Click here for the Sliding Fee Discount Patient Application

Patient Information

It is the policy of Randolph Health Medical Group to provide essential services regardless of the patient’s ability to pay. Discounts are offered based on the family size and annual income. Please speak with the front desk staff at this office, contact Patient Account Staff, 336-625-6072 x1027, or click here to obtain an application to see if you and/or your family are eligible for a discount.

The discount will apply to all services received at this clinic except:  

 

  • Services or equipment that are purchased from outside

  • Reference lab testing

  • Drugs

  • Durable medical equipment

  • X-ray interpretation by a consulting radiologist, and other such services

  • Any elective care (other than recommended preventative care)


Requests for discounted services may be made by patients, family members, social services staff or others who are aware of existing financial hardship.
The Sliding Fee Discount Program will only be made available for clinic visits.

Information about the Sliding Fee Discount Program policy and procedure will be provided and assistance offered for completion of the application. Dignity and confidentiality will be respected for all who seek and/or are provided charitable services.

ELIGIBILITY REQUIREMENTS:

 

  • All alternative payment resources must be exhausted, including all third-party payment from insurance(s), Federal and State programs.

  • Complete Sliding Fee Discount Program application in its entirety.
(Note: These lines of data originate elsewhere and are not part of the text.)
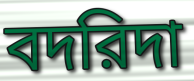
বদরিদাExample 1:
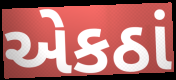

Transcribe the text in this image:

એકઠાં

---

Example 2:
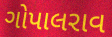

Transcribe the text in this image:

ગોપાલરાવ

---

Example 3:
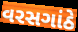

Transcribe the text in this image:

વરસગાંઠે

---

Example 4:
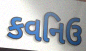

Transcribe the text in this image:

કવનિઉ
This form must be completed every 12 months or if your financial situation changes.

  • At or above the poverty level based on income and family size.


QUALIFICATIONS:

Income Verification


Applicants must provide one of the following:
 

  • Prior year W-2

  • 3 most recent pay stubs

  • Letter from employer

  • Form 4506-T (if W-2 not filed)


Self-employed individuals will be required to submit detail of the most recent three months of income and expenses for the business.  

Adequate information must be made available to determine eligibility for the program. Self-declaration of Income may only be used in special circumstances. Specific examples include participants who are homeless. Patients who are unable to provide written verification must provide a signed statement of income, and why (s)he is unable to provide independent verification. This statement will be presented to RHMG Director of Patient Accounts or designee for review and final determination as to the sliding fee percentage. Self-declared patients will be responsible for 100% of their charges until management determines the appropriate category.
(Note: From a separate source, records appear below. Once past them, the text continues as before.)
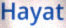
HayatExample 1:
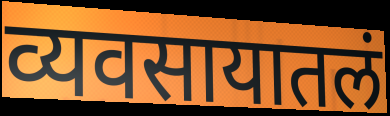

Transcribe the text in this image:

व्यवसायातलं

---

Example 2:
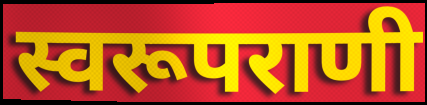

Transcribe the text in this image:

Patients approved for Sliding Fee Discount will pay a nominal fee at each visit based on their eligibility.

If a patient verbally expresses an unwillingness to pay or vacates the premises without paying for services, the patient will be contacted in writing regarding their payment obligations. If the patient does not make effort to pay or fails to respond within 60 days, this constitutes refusal to pay. At this point in time, RHMG can explore options not limited, but including referring the account to outside collections.